# How to test for rearing tendencys



## Louiseandmaddie (15 January 2015)

Hi All
I'm going back to view a horse for the 3rd and final time, I really like him and ticks all boxes and more BUT last time I rode him I was just cooling him off and very happy with the way we had got on when he suddenly napped near the gate in the school and when I asked him to move on and away he took a few steps back and his front feet came off the floor only by half a foot or so but I'm worried that if it was something he really didn't want to do at a show or out hacking does this mean that his first instinct is to go up (rear). I am a confident rider but don't want to buy a problem. The dealer said hhe's never done it before with them but they've only had him for 8 weeks.  Is there any exercises I can do with him to test the likelyhood of this being aa problem
Sorry for the essay,  just trying to give you the whole picture.


----------



## be positive (15 January 2015)

* Data records *
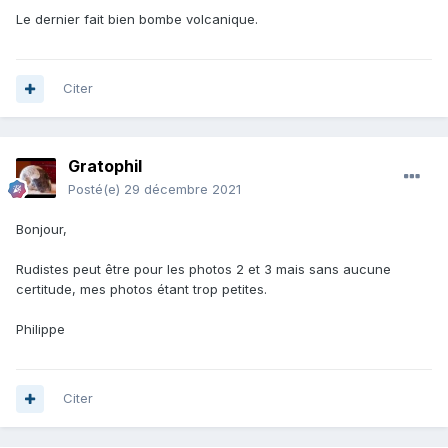
Le dernier fait bien bombe volcanique.
Citer
Gratophil
Posté(e)
29 décembre 2021
Bonjour,
Rudistes peut être pour les photos 2 et 3 mais sans aucune
certitude, mes photos étant trop petites.
Philippe
Citer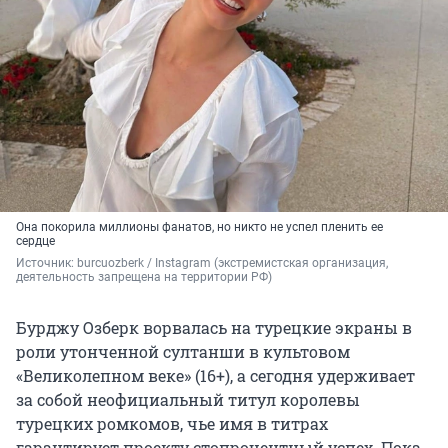
Она покорила миллионы фанатов, но никто не успел пленить ее
сердце
Источник: 
burcuozberk / Instagram (экстремистская организация, 
деятельность запрещена на территории РФ)
Бурджу Озберк ворвалась на турецкие экраны в
роли утонченной султанши в культовом
«Великолепном веке» (16+), а сегодня удерживает
за собой неофициальный титул королевы
турецких ромкомов, чье имя в титрах
гарантирует проекту стопроцентный успех. Пока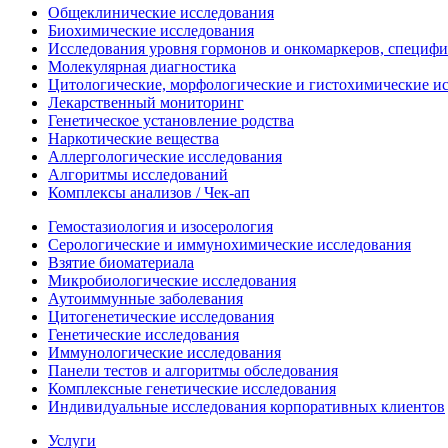
Общеклинические исследования
Биохимические исследования
Исследования уровня гормонов и онкомаркеров, специфи
Молекулярная диагностика
Цитологические, морфологические и гистохимические и
Лекарственный мониторинг
Генетическое установление родства
Наркотические вещества
Аллергологические исследования
Алгоритмы исследований
Комплексы анализов / Чек-ап
Гемостазиология и изосерология
Серологические и иммунохимические исследования
Взятие биоматериала
Микробиологические исследования
Аутоиммунные заболевания
Цитогенетические исследования
Генетические исследования
Иммунологические исследования
Панели тестов и алгоритмы обследования
Комплексные генетические исследования
Индивидуальные исследования корпоративных клиентов
Услуги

* Directions *
• A. In the rearing thread, how long has the dealer had the horse?
• B. In the rearing thread, what did the horse do during the incident while the poster was cooling him off? List every action.

* Task-by-task results *
• A. 8 weeks.

• B.
- He napped near the gate in the school.
- He took a few steps back.
- His front feet came off the floor, by only half a foot or so.